== WHAT TO WORK ON ==
In the email on subscription expiration below, which error codes are given as signs that the subscriber is definitively unreachable?

━━━ PASSAGE SHOWN ━━━

[EMAIL PROTECTED] wrote:
> From: Paul Kyzivat <[EMAIL PROTECTED]>
>
> The trick is to figure out how to arrive at a situation where both sides
> agree on what the expiration time is. I suspect that with the current
> rules one can construct cases where that isn't possible. A weaker
> condition is to just ensure that things work out right when there aren't
> these race conditions, and that worst case the notifier never expires
> sooner than the subscriber.
>
> I think the essential problem is that the goal you state above is not
> achievable in the theoretical sense -- all communication between the
> subscriber and notifier has round-trip delay, and so neither side can
> have up-to-date knowledge of the other side's knowledge. The real
> problem is how to approximate the theoretical goal.
I agree that it is impossible to achieve exactly. A reasonable goal is
have it correct within an epsilon defined by the transmission delay
between the two and ignoring any clock rate differences.
> The notifier has an easier time of it, since it doesn't "want"
> anything. It just responds to SUBSCRIBEs according to the rules. All
> of its state will time out eventually, and most truly defunct
> subscriptions will be detected because the NOTIFYs will get errors
> indicating that the subscriber is definitively unreachable (481, 404,
> or the like, but not 408 or 503).
While the notifier doesn't *want* anything, as part of an overall design
we must have some agreement between what the notifier and subscriber do,
so that they don't do inconsistent things. So we need a predictable
specification for both.
Also, the notifier doesn't want to maintain a subscription if the
subscriber doesn't know or care about it.
> The subscriber needs to refresh its subscriptions "in time". As you
> note, both the SUBSCRIBE response and NOTIFYs give an expiration time.

━━━ RECORDS SHOWN ━━━

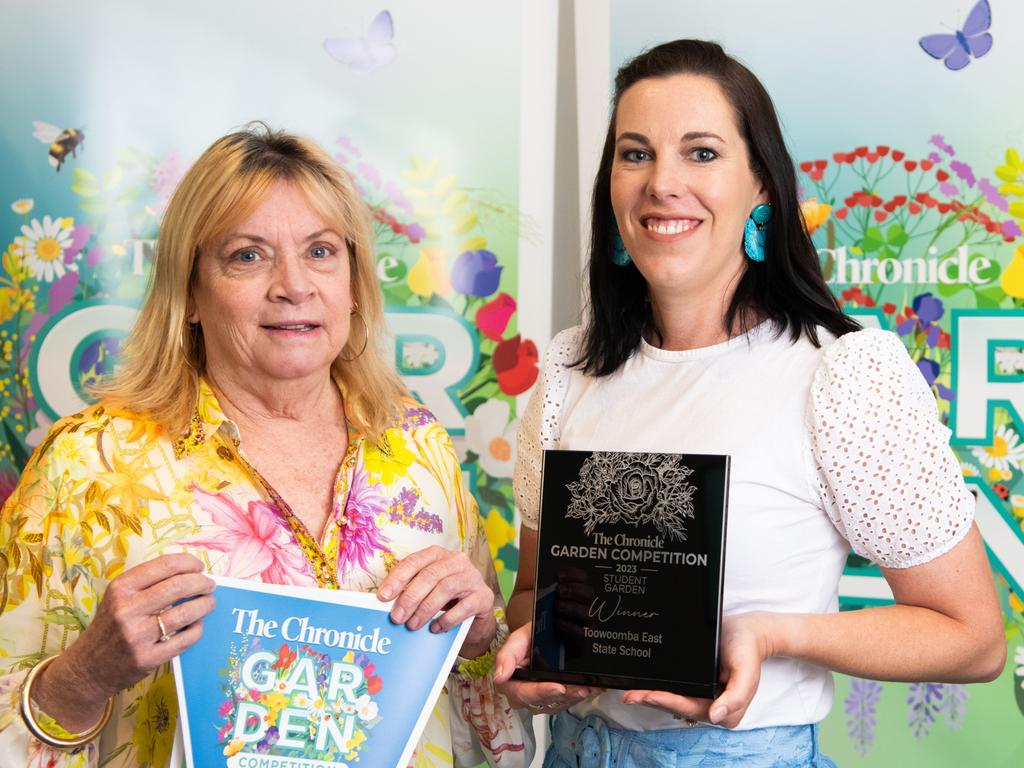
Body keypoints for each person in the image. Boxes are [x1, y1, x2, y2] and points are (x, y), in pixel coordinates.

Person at [494, 39, 1005, 767]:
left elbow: (974, 637)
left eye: (701, 153)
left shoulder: (839, 374)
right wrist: (540, 657)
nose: (662, 182)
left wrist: (771, 635)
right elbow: (530, 594)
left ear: (761, 183)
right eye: (635, 154)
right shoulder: (569, 371)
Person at [0, 126, 532, 767]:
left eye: (321, 252)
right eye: (248, 256)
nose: (294, 285)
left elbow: (496, 731)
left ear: (356, 283)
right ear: (190, 292)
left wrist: (476, 637)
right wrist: (86, 675)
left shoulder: (421, 449)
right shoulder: (86, 463)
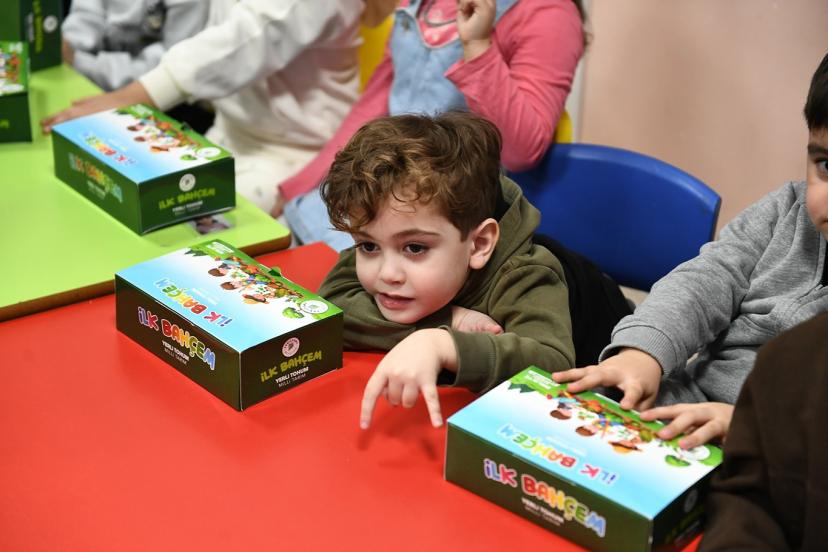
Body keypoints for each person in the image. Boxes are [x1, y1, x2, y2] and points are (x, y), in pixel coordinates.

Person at [553, 51, 828, 451]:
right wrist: (641, 353)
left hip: (778, 454)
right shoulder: (786, 208)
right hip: (685, 405)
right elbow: (706, 280)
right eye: (826, 166)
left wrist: (752, 426)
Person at [317, 111, 578, 429]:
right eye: (368, 246)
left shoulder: (527, 274)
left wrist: (445, 346)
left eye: (415, 248)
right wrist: (449, 321)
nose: (387, 273)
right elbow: (330, 309)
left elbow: (553, 367)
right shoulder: (391, 232)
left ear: (479, 244)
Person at [274, 0, 586, 251]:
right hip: (383, 189)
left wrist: (478, 47)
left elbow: (522, 151)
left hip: (448, 215)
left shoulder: (550, 14)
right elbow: (371, 111)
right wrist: (299, 187)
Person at [43, 0, 388, 213]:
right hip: (228, 134)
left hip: (295, 156)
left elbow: (241, 41)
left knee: (186, 226)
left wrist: (129, 96)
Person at [696, 312, 828, 551]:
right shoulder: (799, 350)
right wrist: (642, 351)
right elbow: (755, 505)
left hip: (727, 436)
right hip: (696, 409)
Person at [61, 0, 208, 92]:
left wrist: (81, 62)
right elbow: (85, 18)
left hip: (149, 93)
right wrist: (66, 47)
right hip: (85, 74)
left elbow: (167, 69)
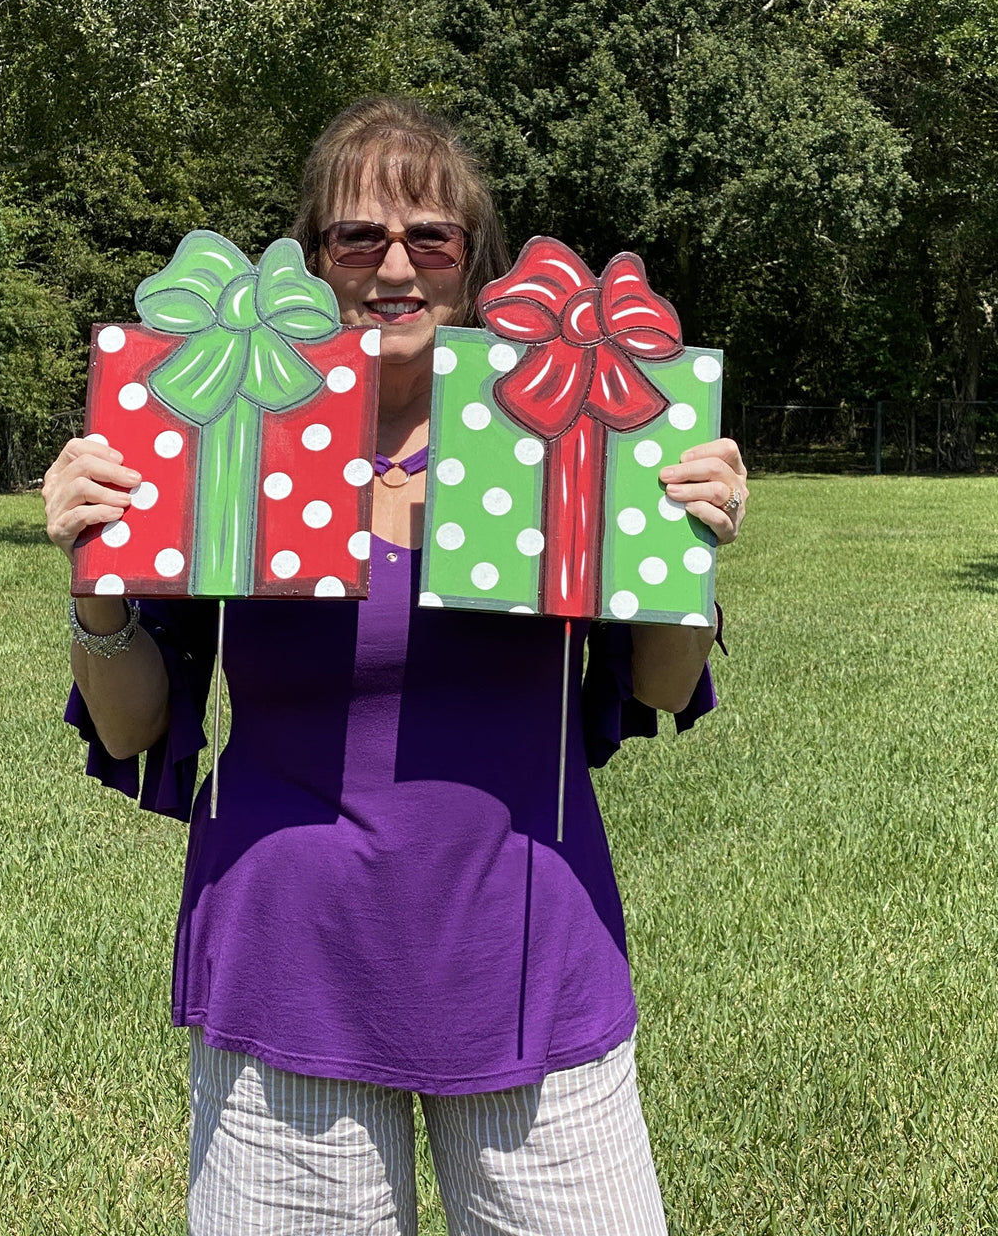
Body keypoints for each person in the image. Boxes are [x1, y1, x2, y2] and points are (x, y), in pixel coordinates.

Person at [42, 96, 748, 1236]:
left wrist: (690, 549)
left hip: (529, 970)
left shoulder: (569, 433)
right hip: (290, 974)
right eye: (357, 237)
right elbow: (130, 730)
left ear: (475, 266)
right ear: (310, 262)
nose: (396, 267)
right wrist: (94, 585)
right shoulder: (228, 433)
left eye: (432, 237)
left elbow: (660, 687)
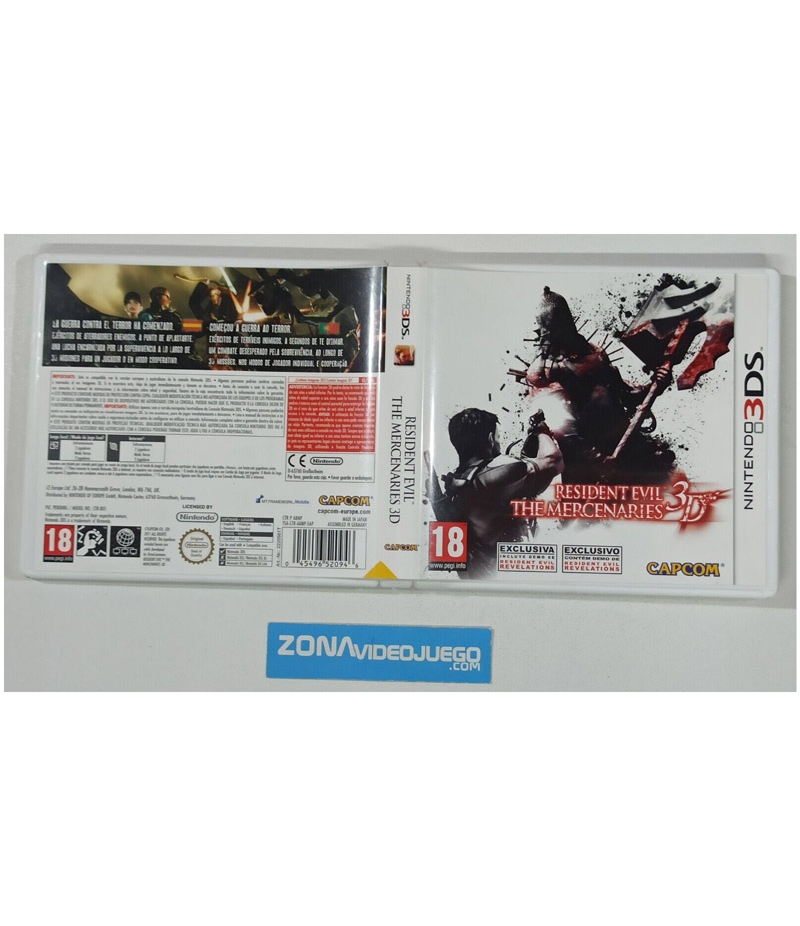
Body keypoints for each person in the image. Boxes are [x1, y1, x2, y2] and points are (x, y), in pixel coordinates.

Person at [440, 408, 563, 578]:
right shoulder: (495, 478)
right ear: (491, 439)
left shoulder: (458, 481)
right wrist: (542, 430)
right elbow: (554, 461)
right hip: (508, 578)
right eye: (498, 438)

━━━

== RESPONSE ==
481 and 404, or the like, but not 408 or 503.